「クミコ」になる前、もう歌なんかやめるんだと思い。

バーのママをやった。

 

それが「ZAKKA BAR」。雑貨バーだ。

 

 

ファンの母娘が昼間定食などやっている店を夜借り。

店中に雑貨があふれていたのでそんな名前を付けて、はじめた店だった。

 

バーのママが向いていたら、もう歌い手はやめよう。

 

そう思っていたのに、まったく向いていなかった。

 

 

 

酒は好きだが、客は好きじゃない。

こんな店に人などこない。

 

後ろの棚にあるカクテル材料のリキュールを自身で飲み尽くし、店をやめた。

 

コワントローなんてリキュールを見ると、今でも、その時のことを思い出す。

 

 

 

 

その店が開店25年を迎えるという。

 

母娘は、今でもそこでご飯やをやっている。

ピアノがあるので、貸出ライブもしているらしい。

 

 

それは目出度い。

 

 

 

で。

お祝いライブをした。

 

どんなお客さまが来るか、まったくわからない。

 

 

始まってみると、ずいぶんと久しぶりのメンツもそろい、再会を喜びあった。

 

年月のなんと早いこと。

 

 

 

 

この店の奥の座席に松本隆さんが座り、そこで「情熱」を唄ったのは、もう18年も昔のこと。

 

そこで松本さんが私に詞を書くと言ってくださったのだった。

 

 

 

そう思えば、ラッキーな店だ。

 

 

 

走馬燈かあ。

まさしく走馬燈だなあ。
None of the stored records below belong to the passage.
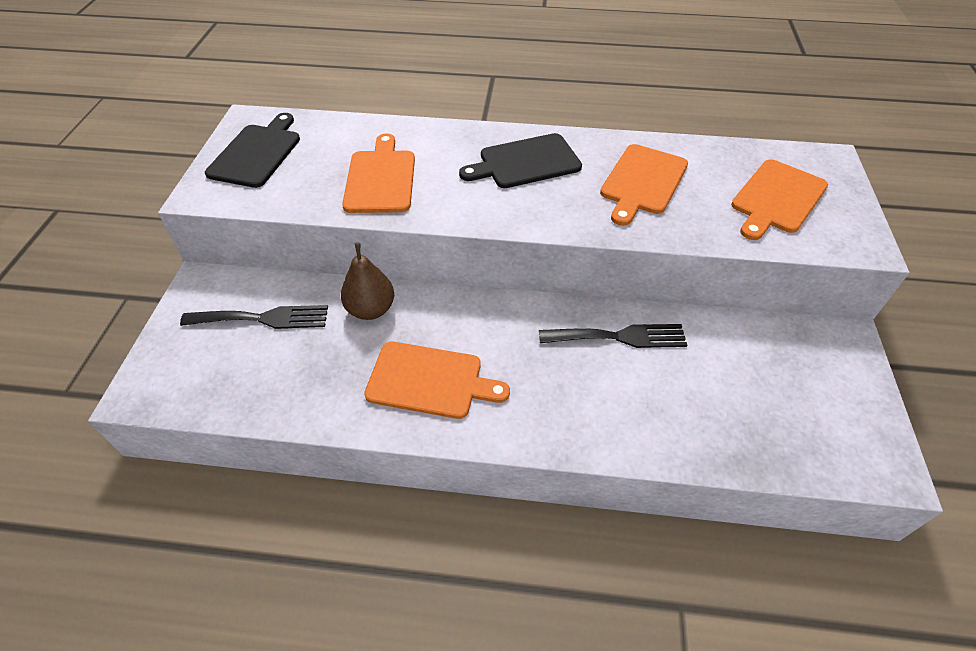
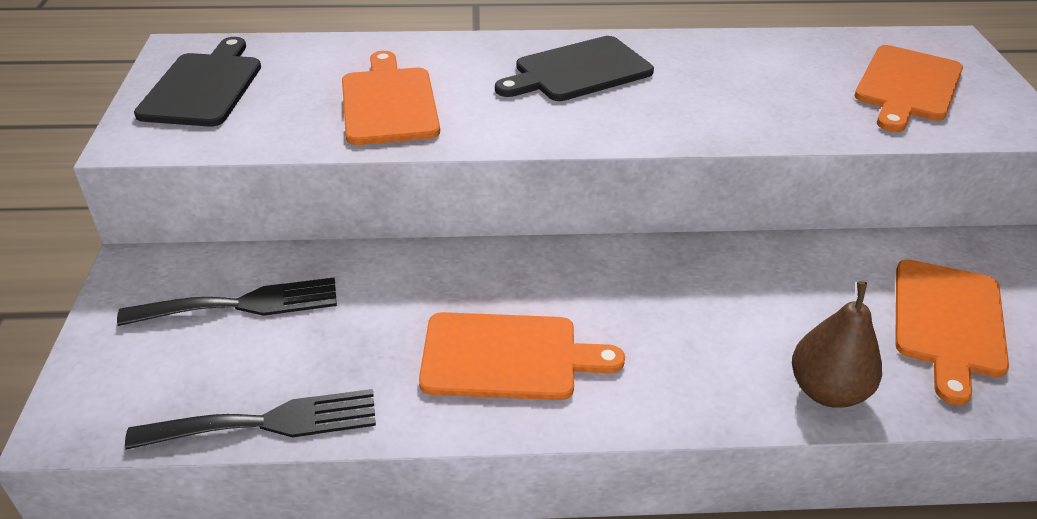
camera: 10 degrees left, 10 degrees down
brown pear [341,243,394,320] -> brown pear moved to [792,281,882,408]
black fork [539,324,687,348] -> black fork moved to [125,389,376,450]
orange cutting board [600,144,688,226] -> orange cutting board moved to [895,259,1009,405]

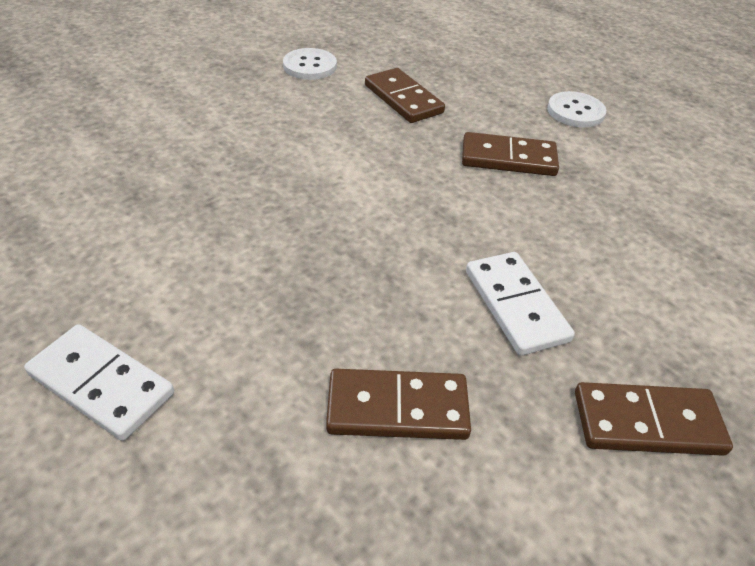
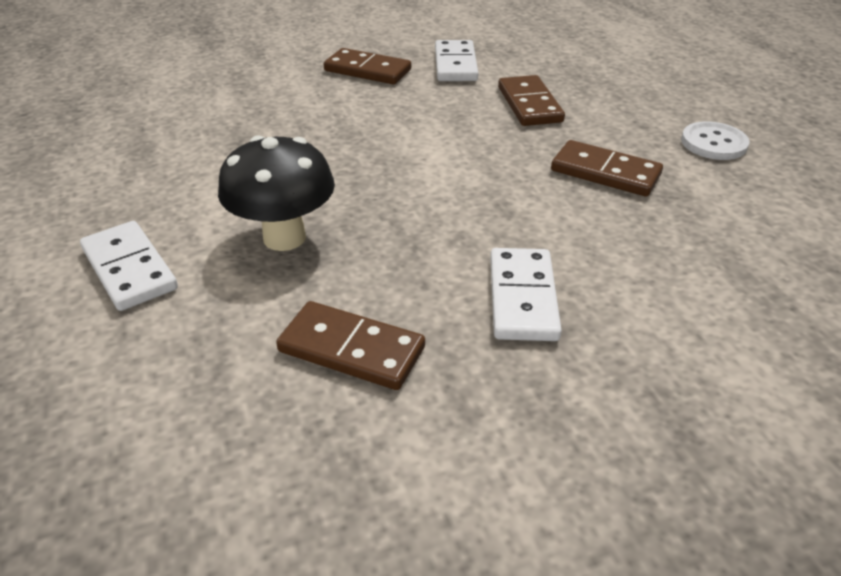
camera: 25 degrees right, 5 degrees down
white button [283,48,337,80] -> white domino [435,40,479,81]
brown domino [575,382,733,456] -> brown domino moved to [324,48,411,84]
none -> black mushroom [218,135,335,251]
年月は。

 

 

バリバリで働いていた客人も定年になり、母娘は76才と52才だという。

 

ああ、おったまげた。

 

 

 

でも。

 

外の「ZAKKA BAR」のイルミネーションは変わらず光っている。

 

横浜の場末みたいな色で、光っている。

 

 

 

でも、どう読めば「ZAKKA BAR」なのか、よくわからない。

 

そのあたりのいい加減さも、今となっては私にふさわしい。